1819 - Commodore Oliver H. Perry dies on board the schooner, USS Nonsuch, in Trinidad of a fever contracted during his successful efforts to suppress piracy while maintaining the friendship of Latin American governments.

1862 - A boat crew from USS Essex, commanded by Capt. William D. Porter, is fired on by Confederate guerillas at Bayou Sara, La. In return, USS Essex shells the town.

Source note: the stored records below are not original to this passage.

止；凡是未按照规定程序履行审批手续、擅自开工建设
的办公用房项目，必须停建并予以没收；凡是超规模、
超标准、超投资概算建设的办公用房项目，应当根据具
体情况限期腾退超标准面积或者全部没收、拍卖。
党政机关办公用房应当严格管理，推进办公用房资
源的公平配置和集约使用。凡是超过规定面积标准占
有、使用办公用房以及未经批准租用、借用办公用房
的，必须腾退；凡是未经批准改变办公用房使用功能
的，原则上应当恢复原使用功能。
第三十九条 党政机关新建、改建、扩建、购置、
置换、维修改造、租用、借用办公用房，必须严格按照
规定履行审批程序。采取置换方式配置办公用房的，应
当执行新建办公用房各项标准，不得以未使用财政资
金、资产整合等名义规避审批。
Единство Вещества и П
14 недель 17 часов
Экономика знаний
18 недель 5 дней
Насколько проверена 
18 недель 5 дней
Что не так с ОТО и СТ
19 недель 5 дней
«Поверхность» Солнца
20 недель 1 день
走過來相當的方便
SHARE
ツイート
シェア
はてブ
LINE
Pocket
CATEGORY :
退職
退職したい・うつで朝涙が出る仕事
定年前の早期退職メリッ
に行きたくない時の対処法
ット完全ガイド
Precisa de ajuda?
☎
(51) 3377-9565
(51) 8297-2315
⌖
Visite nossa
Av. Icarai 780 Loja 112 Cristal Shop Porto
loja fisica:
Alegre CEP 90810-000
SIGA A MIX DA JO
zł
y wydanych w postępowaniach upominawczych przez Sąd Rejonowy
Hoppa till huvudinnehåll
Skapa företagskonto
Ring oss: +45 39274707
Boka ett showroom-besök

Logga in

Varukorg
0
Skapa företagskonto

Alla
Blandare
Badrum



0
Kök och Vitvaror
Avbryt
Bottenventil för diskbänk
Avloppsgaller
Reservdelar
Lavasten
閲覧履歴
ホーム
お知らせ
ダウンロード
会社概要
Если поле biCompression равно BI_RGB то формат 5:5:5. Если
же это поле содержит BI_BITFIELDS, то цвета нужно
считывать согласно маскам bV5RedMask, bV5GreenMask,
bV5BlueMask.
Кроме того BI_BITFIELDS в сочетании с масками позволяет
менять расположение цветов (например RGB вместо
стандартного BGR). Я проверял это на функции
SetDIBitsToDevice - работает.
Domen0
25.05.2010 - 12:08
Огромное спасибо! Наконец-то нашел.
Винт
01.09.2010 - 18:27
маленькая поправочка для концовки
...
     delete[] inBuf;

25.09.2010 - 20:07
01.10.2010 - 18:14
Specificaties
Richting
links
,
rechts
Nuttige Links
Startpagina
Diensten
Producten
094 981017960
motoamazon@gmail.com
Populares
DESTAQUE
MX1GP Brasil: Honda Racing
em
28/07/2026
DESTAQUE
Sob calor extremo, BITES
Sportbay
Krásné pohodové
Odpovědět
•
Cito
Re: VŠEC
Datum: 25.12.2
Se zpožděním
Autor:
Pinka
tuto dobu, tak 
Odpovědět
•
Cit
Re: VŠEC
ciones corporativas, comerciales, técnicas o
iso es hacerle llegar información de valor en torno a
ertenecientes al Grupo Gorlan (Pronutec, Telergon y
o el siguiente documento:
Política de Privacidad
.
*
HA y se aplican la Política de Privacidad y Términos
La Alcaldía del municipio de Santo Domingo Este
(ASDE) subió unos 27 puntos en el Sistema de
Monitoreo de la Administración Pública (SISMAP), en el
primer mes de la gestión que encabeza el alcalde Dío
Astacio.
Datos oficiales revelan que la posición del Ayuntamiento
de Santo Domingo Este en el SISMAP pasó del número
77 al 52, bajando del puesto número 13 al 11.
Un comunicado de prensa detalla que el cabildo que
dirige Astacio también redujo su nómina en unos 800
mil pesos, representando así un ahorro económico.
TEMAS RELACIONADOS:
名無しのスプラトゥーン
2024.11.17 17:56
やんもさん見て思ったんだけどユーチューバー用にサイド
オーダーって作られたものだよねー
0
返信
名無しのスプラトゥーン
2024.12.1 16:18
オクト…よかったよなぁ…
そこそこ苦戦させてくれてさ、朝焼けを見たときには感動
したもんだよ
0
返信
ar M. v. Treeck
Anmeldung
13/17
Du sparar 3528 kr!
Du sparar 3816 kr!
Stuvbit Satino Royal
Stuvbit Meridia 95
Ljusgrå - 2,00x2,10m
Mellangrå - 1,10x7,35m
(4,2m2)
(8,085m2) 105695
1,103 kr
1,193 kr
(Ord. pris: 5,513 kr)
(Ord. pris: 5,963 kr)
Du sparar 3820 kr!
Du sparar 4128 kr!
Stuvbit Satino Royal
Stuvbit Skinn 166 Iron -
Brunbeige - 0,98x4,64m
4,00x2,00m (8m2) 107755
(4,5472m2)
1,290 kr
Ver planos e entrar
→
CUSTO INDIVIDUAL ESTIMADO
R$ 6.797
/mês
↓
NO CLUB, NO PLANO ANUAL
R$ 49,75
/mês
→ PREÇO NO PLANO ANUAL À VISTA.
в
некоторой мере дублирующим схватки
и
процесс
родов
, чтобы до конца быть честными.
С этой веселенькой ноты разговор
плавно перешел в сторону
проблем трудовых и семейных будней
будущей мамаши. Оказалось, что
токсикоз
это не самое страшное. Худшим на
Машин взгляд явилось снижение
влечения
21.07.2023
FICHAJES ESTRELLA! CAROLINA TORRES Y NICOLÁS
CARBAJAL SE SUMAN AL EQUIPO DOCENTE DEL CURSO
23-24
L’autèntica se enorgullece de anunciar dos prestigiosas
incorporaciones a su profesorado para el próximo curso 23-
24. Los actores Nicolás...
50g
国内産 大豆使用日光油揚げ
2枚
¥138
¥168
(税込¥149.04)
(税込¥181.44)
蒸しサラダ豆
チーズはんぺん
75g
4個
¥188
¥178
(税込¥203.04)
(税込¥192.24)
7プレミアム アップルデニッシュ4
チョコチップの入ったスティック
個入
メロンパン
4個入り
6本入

1864 - During the Civil War, Rear Adm. David G. Farragut's squadron captures Fort Morgan at Mobile Bay, Ala., winning control of Mobile Bay. The fort withstands naval bombardment for more than two weeks.

1890 - USS Baltimore (Cruiser #3) departs New York Harbor to return the remains of inventor John Ericsson to his native Sweden. For the US Navy, Ericsson's most notable designs are for USS Princeton and USS Monitor. In honor of Ericsson, three U.S. Navy ships have been named in his honor: the torpedo boat Ericsson (Torpedo Boat # 2), 1897-1912; and the destroyers Ericsson (DD 56), 1915-1934; and Ericsson (DD 440), 1941-1970.

1942 - During Operation Europe, USS Tuscaloosa (CA 37), escorted by destroyers Rodman (DD 456) and Emmons (DD 457) and British destroyer HMS Onslaught, arrives at Murmansk, Russia, and disembark men and unloads equipment from two RAF Bomber Command squadrons that were transferred to North Russia.

1944 - USS Haddo (SS 255) torpedoes Japanese destroyer Asakaze as the enemy warship is escorting tanker, Niyo Maru, 20 miles southwest of Cape Bolinao, Luzon, Philippine Islands. Asakaze later sinks near Dasol Bay after attempts at salvage fail. Also on this date, USS Tang (SS 306) attacks a Japanese convoy off Honshu, sinking cargo ship, Tsukushi Maru off Hamamatsu.

1963 - The first satellite communications ship, USNS Kingsport (T AG 164), connects President John F. Kennedy with Nigerian Prime Minister Balewa who is on board for the first satellite (Syncom II) relayed telephone conversation between heads of state, in Lagos, Nigeria.